Cette séance portera sur la raison pour laquelle nous disons « survivant » plutôt que « diplômé », et sur la manière dont de nombreux survivants des pensionnats ont trouvé du réconfort dans les sports et les arts. Antoine Mountain, artiste et survivant des pensionnats, et Janice Forsyth, auteure, discuteront avec la modératrice, Dre Vanessa Watts.
Mardi 23 septembre
13h00 HAE
Découvrir la vérité : recherches sur le terrain
Anglais avec interprétation en français.
Mercredi 24 septembre
13h00 HAE
L’héritage permanent du système des pensionnats autochtones dans les services de protection de l’enfance
Anglais avec interprétation en français.
Au cours de cette séance, il sera question du lien direct entre le système des pensionnats, la Rafle des années 60 et le très grand nombre d’enfants autochtones pris en charge par les services de protection de l’enfance aujourd’hui, ainsi que l’aspect directement lié à la stérilisation forcée des femmes autochtones.
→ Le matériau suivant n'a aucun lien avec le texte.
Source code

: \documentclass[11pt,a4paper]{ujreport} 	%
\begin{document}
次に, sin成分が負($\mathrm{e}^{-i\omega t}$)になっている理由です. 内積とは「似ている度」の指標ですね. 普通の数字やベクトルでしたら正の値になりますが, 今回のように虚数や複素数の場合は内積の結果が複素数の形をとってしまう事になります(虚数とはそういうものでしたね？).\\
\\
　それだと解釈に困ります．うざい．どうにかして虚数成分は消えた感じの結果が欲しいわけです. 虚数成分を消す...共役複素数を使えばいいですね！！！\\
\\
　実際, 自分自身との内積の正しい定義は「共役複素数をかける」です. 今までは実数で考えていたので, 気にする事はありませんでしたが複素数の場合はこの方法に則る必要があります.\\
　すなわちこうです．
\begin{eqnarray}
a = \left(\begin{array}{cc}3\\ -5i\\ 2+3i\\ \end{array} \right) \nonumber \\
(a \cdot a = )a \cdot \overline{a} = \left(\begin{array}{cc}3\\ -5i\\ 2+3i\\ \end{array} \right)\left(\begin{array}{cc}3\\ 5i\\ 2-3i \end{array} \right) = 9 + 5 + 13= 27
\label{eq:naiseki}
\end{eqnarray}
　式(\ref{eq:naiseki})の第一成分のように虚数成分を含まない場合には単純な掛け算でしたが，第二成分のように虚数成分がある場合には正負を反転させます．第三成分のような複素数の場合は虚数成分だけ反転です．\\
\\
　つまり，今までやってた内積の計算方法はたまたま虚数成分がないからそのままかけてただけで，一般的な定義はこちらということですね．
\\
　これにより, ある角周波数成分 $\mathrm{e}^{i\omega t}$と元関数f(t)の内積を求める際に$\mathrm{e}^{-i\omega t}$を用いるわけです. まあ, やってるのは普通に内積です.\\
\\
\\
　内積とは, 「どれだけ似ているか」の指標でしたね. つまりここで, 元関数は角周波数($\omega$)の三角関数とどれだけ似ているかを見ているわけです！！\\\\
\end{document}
Roxanne Balan, travailleuse des services à l’enfance et à la famille, animera une discussion entre Vivian Ketchum, survivante des pensionnats, et Shelby Ponace, travailleuse de soutien à la justice reproductive.
Jeudi 25 septembre
13h00 HAE
Réflexion sur les appels à l’action de la CVR 10 ans plus tard
Anglais avec interprétation en français.
Au cours de cette séance, une réflexion sera menée sur la décennie qui s’est écoulée depuis la publication des 94 appels à l’action de la Commission de la vérité et réconciliation, y compris sur le nombre d’appels qui ont été réalisés et sur ce qui freine encore les progrès. Elle mettra en vedette la commissaire de la CVR, Marie Wilson, directrice générale fondatrice du CNVR, Ry Moran, et sera animée par l’auteure Connie Walker.
Jeudi 25 septembre
15h00 HAE
Conversations d’entreprise sur la réconciliation
Anglais avec interprétation en français et en ASL.
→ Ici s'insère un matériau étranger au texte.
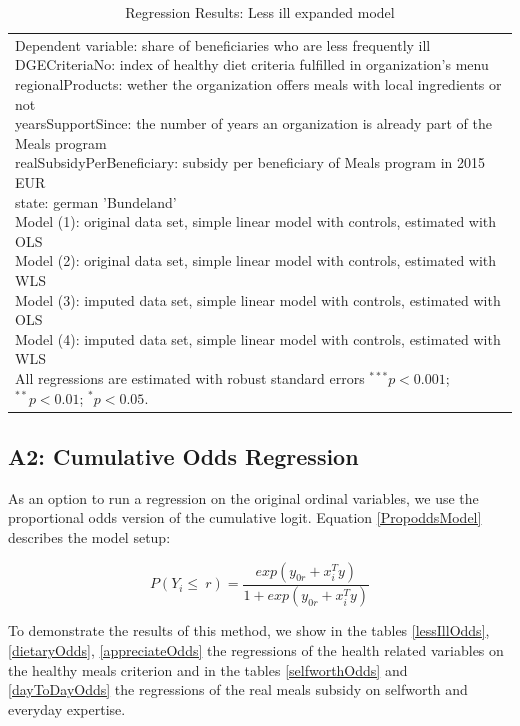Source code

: \documentclass[12pt, a4paper, titlepage]{article}\usepackage[]{graphicx}\usepackage[]{color}
\begin{document}
\begin{table}
\begin{center}
{\begin{tabular}{l c c c c}
\hline
\multicolumn{5}{l}{\scriptsize{\parbox{\linewidth}
{\vspace{2pt} Dependent variable: share of beneficiaries who are less frequently ill \\ DGECriteriaNo: index of healthy diet criteria fulfilled in organization's menu \\ regionalProducts: wether the organization offers meals with local ingredients or not \\ yearsSupportSince: the number of years an organization is already part of the Meals program \\ realSubsidyPerBeneficiary: subsidy per beneficiary of Meals program in 2015 EUR \\ state: german 'Bundeland' \\ Model (1): original data set, simple linear model with controls, estimated with OLS \\ Model (2): original data set, simple linear model with controls, estimated with WLS \\ Model (3): imputed data set, simple linear model with controls, estimated with OLS \\ Model (4): imputed data set, simple linear model with controls, estimated with WLS \\ All regressions are estimated with robust standard errors $^{***}p<0.001$; $^{**}p<0.01$; $^{*}p<0.05$.}}}
\end{tabular}
}
\caption{Regression Results: Less ill expanded model}
\label{expandLessIll}
\end{center}
\end{table}


\subsection{A2: Cumulative Odds Regression} 

As an option to run a regression on the original ordinal variables, we use the proportional odds version of the cumulative logit. Equation \ref{PropoddsModel} describes the model setup: 

 
\begin{equation}
\label{PropoddsModel}
  P(Y_i \leq \ r) = \frac{exp(y_{0r} + x_i^Ty)}{1+exp(y_{0r} + x_i^Ty)}    
\end{equation}


To demonstrate the results of this method, we show in the tables \ref{lessIllOdds}, \ref{dietaryOdds}, \ref{appreciateOdds} the regressions of the health related variables on the healthy meals criterion and in the tables \ref{selfworthOdds} and \ref{dayToDayOdds} the regressions of the real meals subsidy on selfworth and everyday expertise. 
\end{document}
Cette présentation réunira plusieurs organisations pour discuter des efforts de réconciliation dans les entreprises. Les intervenants sont Dan Adams, chef du Bureau de la réconciliation de la Banque de Montréal, Nadine Patel, directrice de l’inclusion et de la réconciliation chez Sysco Canada, et Keira Cappo, stratège, partenariats autochtones, politiques et initiatives stratégiques chez Enbridge, accompagnés de la modératrice Fiona Kirkpatrick Parsons.
Vendredi 26 septembre
13h00 HAE
Confronter le négationnisme des pensionnats
Anglais avec interprétation en français et en ASL.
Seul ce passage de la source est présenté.